» **DESCRIPTION OF THE TASK**
Every line holding the word "lines" should be copied from the material.

» **THE INPUT**
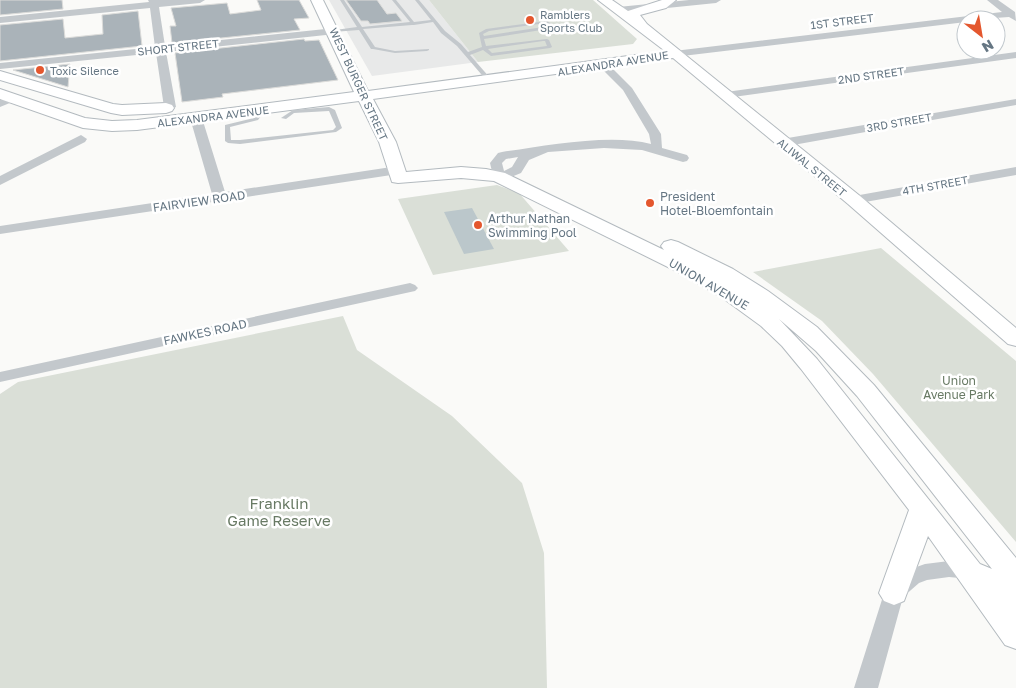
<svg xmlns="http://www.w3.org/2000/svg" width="1016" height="688" font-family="'Golos Text',sans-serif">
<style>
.built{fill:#e8e9e9}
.green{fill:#dadfd7}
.water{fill:#bbc7cb}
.building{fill:#aab3b9;stroke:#dcdcda}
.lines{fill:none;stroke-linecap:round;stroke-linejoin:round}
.secondary-casing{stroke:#b3babf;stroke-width:2}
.lane{fill:#c3c8cc;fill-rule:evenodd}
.street{fill:#c3c8cc;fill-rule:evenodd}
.secondary{fill:#fff;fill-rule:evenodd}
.poi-dot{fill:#e4572e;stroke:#fff;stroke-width:2}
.labels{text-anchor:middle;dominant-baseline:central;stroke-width:5;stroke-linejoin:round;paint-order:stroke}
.far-poi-label{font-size:11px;fill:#657683;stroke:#fff;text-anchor:start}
.far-street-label{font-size:11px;fill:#657683;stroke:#fff}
.poi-label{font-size:12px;fill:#657683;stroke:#fff;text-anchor:start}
.street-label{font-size:12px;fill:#657683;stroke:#fff}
.park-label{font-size:12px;fill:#687a64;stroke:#fff}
.near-park-label{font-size:15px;fill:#687a64;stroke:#fff}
</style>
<rect width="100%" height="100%" fill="#fafaf8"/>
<path class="built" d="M329,0H429L478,62L372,76Z"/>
<path class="green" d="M429,0H593L637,39L633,44L478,62Z
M497,185L519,193L569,251L433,275L398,199Z
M881,248L1016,361V542L873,374L822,321L753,272Z
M343,316L357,350L452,416L522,483L544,553L547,688H0V394L18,382Z"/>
<path class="water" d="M472,208L494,249L464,254L444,212Z"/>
<path class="building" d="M0,0H62L63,9L0,15Z
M257,0H299L309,18L294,19L300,30L172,43L170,26H176L171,8L227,3L230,14L261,10Z
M346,0H377L387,14L396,13L402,21L370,24L368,21H361Z
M138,11L142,46L0,61V25L63,19L65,38L103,34L102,15Z
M304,39L305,41L319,40L338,80L222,94L223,97L182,102L175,53Z
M70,64L68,87L13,70Z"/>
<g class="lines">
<g class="secondary-casing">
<path id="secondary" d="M311,0H323L368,91L665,51L598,0H612L628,11L662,0H676L666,8L640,15L647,24L860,196L1016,328V346L1008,344L848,204L673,58L373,99L396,142L406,172L461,167L486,169L505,173L664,250L661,246L664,242L671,240L678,242L733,269L768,291L817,327L874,385L1016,558V649L1005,645L928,536L904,601L894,605L884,601L879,593L909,510L801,369L782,346L761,326L724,299L684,275L494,181L461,178L398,183L392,182L379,142L359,101L137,130L112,131L83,128L0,99V89L85,118L112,121L137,120L354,92ZM779,319L816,351L857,396L992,569L980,564L817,359Z
M0,71L113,104L122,105L166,103L172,105L174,108L172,111L166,113L122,115L111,113L0,80Z"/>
</g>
<path class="lane" d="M340,0H344L362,27L410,22L392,0H396L414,22L431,20L415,0H419L445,31L461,44L468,52L482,47L479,33L486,29L547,21L556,27L554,28L484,39L486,46L547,39L549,40L552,47L550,48L491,56L483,50L470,55L491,79V81H487L457,46L441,33L433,22L414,25H412L363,29L375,47L395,51L429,49V50L427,51L395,53L373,49H371L359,30L333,32V31L335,30L357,27ZM546,23L550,26L484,36L483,34L489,31ZM543,41H545L547,46L492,53L488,49Z
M329,107L335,110L342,128L336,132L240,144L228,143L225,141V125L254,118L255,116L254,111L257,109L260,111L261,116L258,120L230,127L231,140H240L333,130L336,127L329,111L294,113L286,119L281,118L293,110Z"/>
<path class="street" d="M148,0H205L200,3L159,7L165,46L335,28L340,31L335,34L166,52L176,107L170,110L164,107L156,53L0,69V63L155,47L150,8L0,23V17L149,2Z
M689,0H721L716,3L618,13L613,10L618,7Z
M987,0H998L1015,12L1016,21L1009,17L966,20V22L674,57L669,54L674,51L1002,12Z
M1016,52V58L726,98L720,95L726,92Z
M603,62L607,63L632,88L661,134L662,148L687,155L689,158L687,161L683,162L642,150L604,148L548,152L529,160L521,173L504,180H494L490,163L498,153L502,152C544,146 610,133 651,144L649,134L623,90L598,65ZM518,157L512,167L504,171L502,163L506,159Z
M13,95L19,98L17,100L0,107V100Z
M1016,99V105L782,147L776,143L782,139Z
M196,115L202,118L225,192L398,166L404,170L398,174L0,234V226L212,194L190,118Z
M81,135L87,139L85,142L0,185V176Z
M1016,167V175L854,204L847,200L854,196Z
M410,283L415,285L418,288L415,291L0,382V372Z
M949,561L977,565L980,571L977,577L970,579L949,577L927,580L919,583L903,597L878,688H854L886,587L905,571L925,564Z"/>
<use href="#secondary" class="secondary"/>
</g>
<g class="poi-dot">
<circle cx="530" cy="20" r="5"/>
<circle cx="40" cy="70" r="5"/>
<circle cx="650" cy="203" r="5"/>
<circle cx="478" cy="225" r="5"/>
</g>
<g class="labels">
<g class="far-poi-label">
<text x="540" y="14">Ramblers<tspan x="540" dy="13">Sports Club</tspan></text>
<text x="50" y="70">Toxic Silence</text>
</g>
<g class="far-street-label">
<text transform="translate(842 21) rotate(-7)">1ST STREET</text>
<text transform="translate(178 47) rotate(-6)">SHORT STREET</text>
<text transform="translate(613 63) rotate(-9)">ALEXANDRA AVENUE</text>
<text transform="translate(871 75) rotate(-8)">2ND STREET</text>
<text transform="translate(359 84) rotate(65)">WEST BURGER STREET</text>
<text transform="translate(213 116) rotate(-7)">ALEXANDRA AVENUE</text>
<text transform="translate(899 122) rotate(-10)">3RD STREET</text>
<text transform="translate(812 167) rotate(39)">ALIWAL STREET</text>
<text transform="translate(935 185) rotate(-10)">4TH STREET</text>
</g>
<g class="poi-label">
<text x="660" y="196">President<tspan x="660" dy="14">Hotel-Bloemfontain</tspan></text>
<text x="488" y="218">Arthur Nathan<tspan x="488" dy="14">Swimming Pool</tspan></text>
</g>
<g class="street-label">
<text transform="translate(199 201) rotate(-8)">FAIRVIEW ROAD</text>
<text transform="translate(709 284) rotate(30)">UNION AVENUE</text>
<text transform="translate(205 332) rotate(-12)">FAWKES ROAD</text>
</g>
<g class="park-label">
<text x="959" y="380">Union<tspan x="959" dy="14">Avenue Park</tspan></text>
</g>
<g class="near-park-label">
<text x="279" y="503">Franklin<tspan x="279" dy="17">Game Reserve</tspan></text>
</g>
</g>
<g transform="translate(981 35) rotate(149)"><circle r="24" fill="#ffffff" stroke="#c1c8cd"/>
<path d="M0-4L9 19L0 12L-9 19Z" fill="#e4572e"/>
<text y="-8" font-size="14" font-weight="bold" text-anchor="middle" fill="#657683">N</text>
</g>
</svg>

» **TASK RESPONSE**
.lines{fill:none;stroke-linecap:round;stroke-linejoin:round}
<g class="lines">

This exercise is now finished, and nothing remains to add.